What the exercise asks:
In the word-embeddings notebook, which six words does Exercise 4 use for its similarity matrix?

— START OF Given passage —

The next function contains the code to plot a similarity matrix between multiple words (e.g. if we want to compare 10 words and their pair-wise similarities). It requires a matrix with similarities (as input) and labels (aka the words) to display in the final figure.

In [None]:
def plot_similarity_matrix(matrix, labels):
    """
    Displays a plot of the `matrix` of size (N x N) with the labels specified as a list of size N
    Args:
        matrix: a square-sized (N x N) numpy array
        labels: a list of strings of hte size N
    """

    fig, ax = plt.subplots()
    im = ax.imshow(matrix)

    # Show all ticks and label them with the respective list entries
    ax.set_xticks(np.arange(len(labels)), labels=labels)
    ax.set_yticks(np.arange(len(labels)), labels=labels)

    # Rotate the tick labels and set their alignment.
    plt.setp(ax.get_xticklabels(), rotation=45, ha="right",
             rotation_mode="anchor")

    # Loop over data dimensions and create text annotations.
    for i in range(len(labels)):
        for j in range(len(labels)):
            text = ax.text(j, i, f'{matrix[i, j]:.2f}',
                           ha="center", va="center", color="w")

    # ax.set_title("Give a title if you want")
    fig.tight_layout()
    plt.show()

<a name='e4'></a>
### Exercise 4 (points 5)

In the following, we will explore some properties of word embeddings through some examples. We will use 6 example words for this purpose but feel free to explore some of your own (also for Exercise 5).

First, fill in the next cell to create a similarity matrix between a list of words. Then, call the function given above that plots the similarity matrix, along with the word labels.

In the cell, below comment on the results. Based on the word2vec parameters you explored, do they make sense?

In [None]:
list_of_words = ['love', 'hate', 'life', 'equal', 'alive', 'dead']

similarity_matrix = np.zeros((len(list_of_words), len(list_of_words)), dtype=float)

### YOUR CODE HERE




### YOUR CODE ENDS HERE


plot_similarity_matrix(similarity_matrix, list_of_words)

<a name='e5'></a>
### Exercise 5 (points 10)

For this exercise, experiment with different words and their similarities plotted. Also, take into account the different parameters of word2vec and more specifically the window size (context) and the role it plays in the types of embeddings we can learn.

What happens if I pick a small context window?
What happens if I pick a large context window?

Are there noticeable patterns? Are they expected? Try to find examples that word embeddings make sense (based on your hypothesis) and not.

Comment on your findings below.

In [None]:
#### YOUR CODE HERE




### YOUR CODE ENDS HERE

// your comments

## 3. Pre-trained embeddings

In this short section you will load the pre-trained embeddings of your choice. Gensim library maintains a storage containing some pre-trained models. You can read more about it [here](https://github.com/piskvorky/gensim-data) ([https://github.com/piskvorky/gensim-data](https://github.com/piskvorky/gensim-data)). Be sure to read the README of this repository.

— END OF Given passage —
— START OF Raw records —

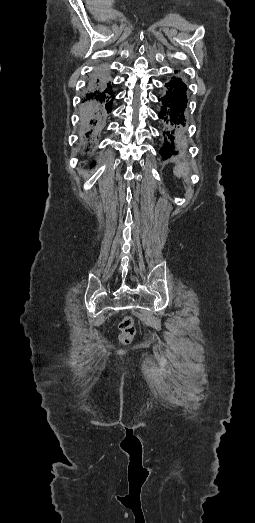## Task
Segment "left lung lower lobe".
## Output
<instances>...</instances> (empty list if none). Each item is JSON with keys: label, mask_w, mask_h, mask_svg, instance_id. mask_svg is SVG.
<instances>
[{"label": "left lung lower lobe", "mask_w": 255, "mask_h": 523, "mask_svg": "<svg viewBox=\"0 0 255 523\" xmlns=\"http://www.w3.org/2000/svg\"><path fill=\"white\" fill-rule=\"evenodd\" d=\"M164 95L158 97V103H162L161 107L163 109H158L157 119H162L165 121V129L161 130L163 132V137L165 144H161L162 156L159 157L160 161L169 162L174 157V152H178L177 145L182 144L184 137H176L181 135L183 128V123H186L187 116H184L182 112H186L187 106L190 103L189 98L187 97V86L181 84L179 80H166L162 82V91Z\"/></svg>", "instance_id": "left-lung-lower-lobe-1"}]
</instances>
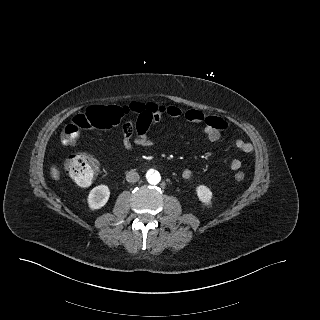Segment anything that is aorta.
<instances>
[{
  "label": "aorta",
  "instance_id": "aorta-1",
  "mask_svg": "<svg viewBox=\"0 0 320 320\" xmlns=\"http://www.w3.org/2000/svg\"><path fill=\"white\" fill-rule=\"evenodd\" d=\"M146 177H147L148 182L152 185L158 184L161 180L160 173L158 171H154V170H149L147 172Z\"/></svg>",
  "mask_w": 320,
  "mask_h": 320
}]
</instances>
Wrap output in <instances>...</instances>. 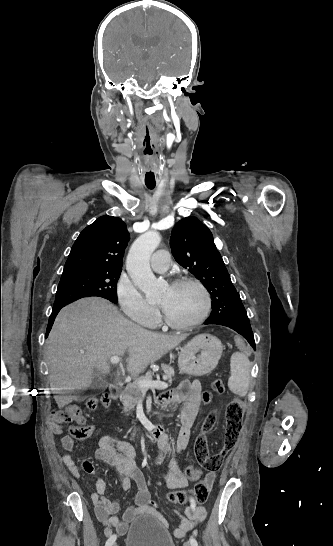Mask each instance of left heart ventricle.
Returning <instances> with one entry per match:
<instances>
[{
  "instance_id": "b2bd125f",
  "label": "left heart ventricle",
  "mask_w": 333,
  "mask_h": 546,
  "mask_svg": "<svg viewBox=\"0 0 333 546\" xmlns=\"http://www.w3.org/2000/svg\"><path fill=\"white\" fill-rule=\"evenodd\" d=\"M203 296L193 285L176 288L167 287L162 293L158 305L174 321L187 323L198 317L203 307Z\"/></svg>"
}]
</instances>
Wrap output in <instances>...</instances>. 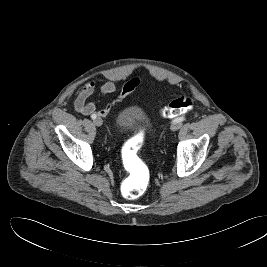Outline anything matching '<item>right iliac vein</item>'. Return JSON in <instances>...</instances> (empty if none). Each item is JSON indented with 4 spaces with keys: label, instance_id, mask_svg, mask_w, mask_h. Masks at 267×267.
<instances>
[{
    "label": "right iliac vein",
    "instance_id": "1",
    "mask_svg": "<svg viewBox=\"0 0 267 267\" xmlns=\"http://www.w3.org/2000/svg\"><path fill=\"white\" fill-rule=\"evenodd\" d=\"M93 123H94V125L100 127L103 124V120L100 117H98V118L94 119Z\"/></svg>",
    "mask_w": 267,
    "mask_h": 267
}]
</instances>
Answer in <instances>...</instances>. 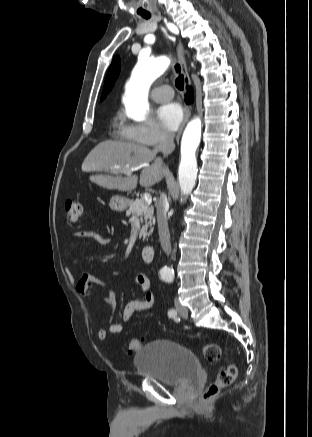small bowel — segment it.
<instances>
[{"instance_id": "small-bowel-1", "label": "small bowel", "mask_w": 312, "mask_h": 437, "mask_svg": "<svg viewBox=\"0 0 312 437\" xmlns=\"http://www.w3.org/2000/svg\"><path fill=\"white\" fill-rule=\"evenodd\" d=\"M85 237L100 238L103 242H108V239L102 237L97 230L78 231L73 233L70 236V239ZM135 283L143 292L144 297L142 299L131 300L125 305L122 315L125 322L131 321L135 312L147 311L151 309L156 301L155 294L152 290L151 281L145 274H137L135 277ZM95 284L100 286L106 285L104 281L97 278L93 274L86 273L77 283L76 290L82 298L89 300L92 296V287ZM104 303L111 311V316L107 328H100L98 330V338L101 341H104L108 334H119L122 331V324L115 321L113 317L117 308V300L115 295L113 293H108L104 298Z\"/></svg>"}]
</instances>
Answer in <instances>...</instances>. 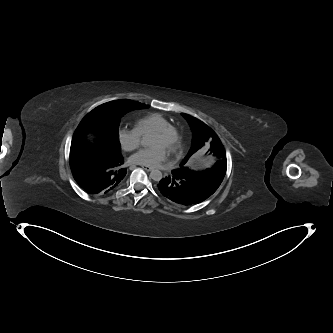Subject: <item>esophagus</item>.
I'll return each instance as SVG.
<instances>
[{
	"label": "esophagus",
	"instance_id": "1",
	"mask_svg": "<svg viewBox=\"0 0 333 333\" xmlns=\"http://www.w3.org/2000/svg\"><path fill=\"white\" fill-rule=\"evenodd\" d=\"M142 168L144 169V170H146V171H152L153 170V168L152 167H150V166H142Z\"/></svg>",
	"mask_w": 333,
	"mask_h": 333
}]
</instances>
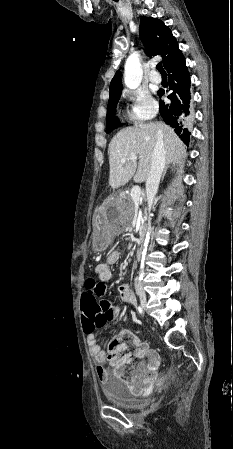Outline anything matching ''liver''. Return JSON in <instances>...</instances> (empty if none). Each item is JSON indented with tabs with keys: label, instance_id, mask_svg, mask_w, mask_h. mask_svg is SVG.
<instances>
[{
	"label": "liver",
	"instance_id": "6515ba94",
	"mask_svg": "<svg viewBox=\"0 0 233 449\" xmlns=\"http://www.w3.org/2000/svg\"><path fill=\"white\" fill-rule=\"evenodd\" d=\"M158 136H162L168 162L185 159V145L180 141L173 129L165 123H141L133 127L124 128L112 138L108 148L109 184L112 189L125 185L132 177L137 182L147 180L153 149ZM131 154L139 157L138 165L136 161L129 158ZM122 158L126 159L125 163H121Z\"/></svg>",
	"mask_w": 233,
	"mask_h": 449
}]
</instances>
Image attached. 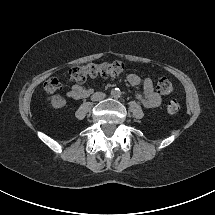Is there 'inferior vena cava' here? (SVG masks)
Listing matches in <instances>:
<instances>
[{"instance_id": "602c4592", "label": "inferior vena cava", "mask_w": 215, "mask_h": 215, "mask_svg": "<svg viewBox=\"0 0 215 215\" xmlns=\"http://www.w3.org/2000/svg\"><path fill=\"white\" fill-rule=\"evenodd\" d=\"M101 97H102V98H103V97H105V94H104V93H102V94H101Z\"/></svg>"}]
</instances>
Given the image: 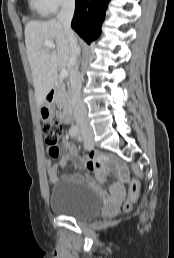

— END OF Raw records —

Solution:
love, hate, life, equal, alive, and dead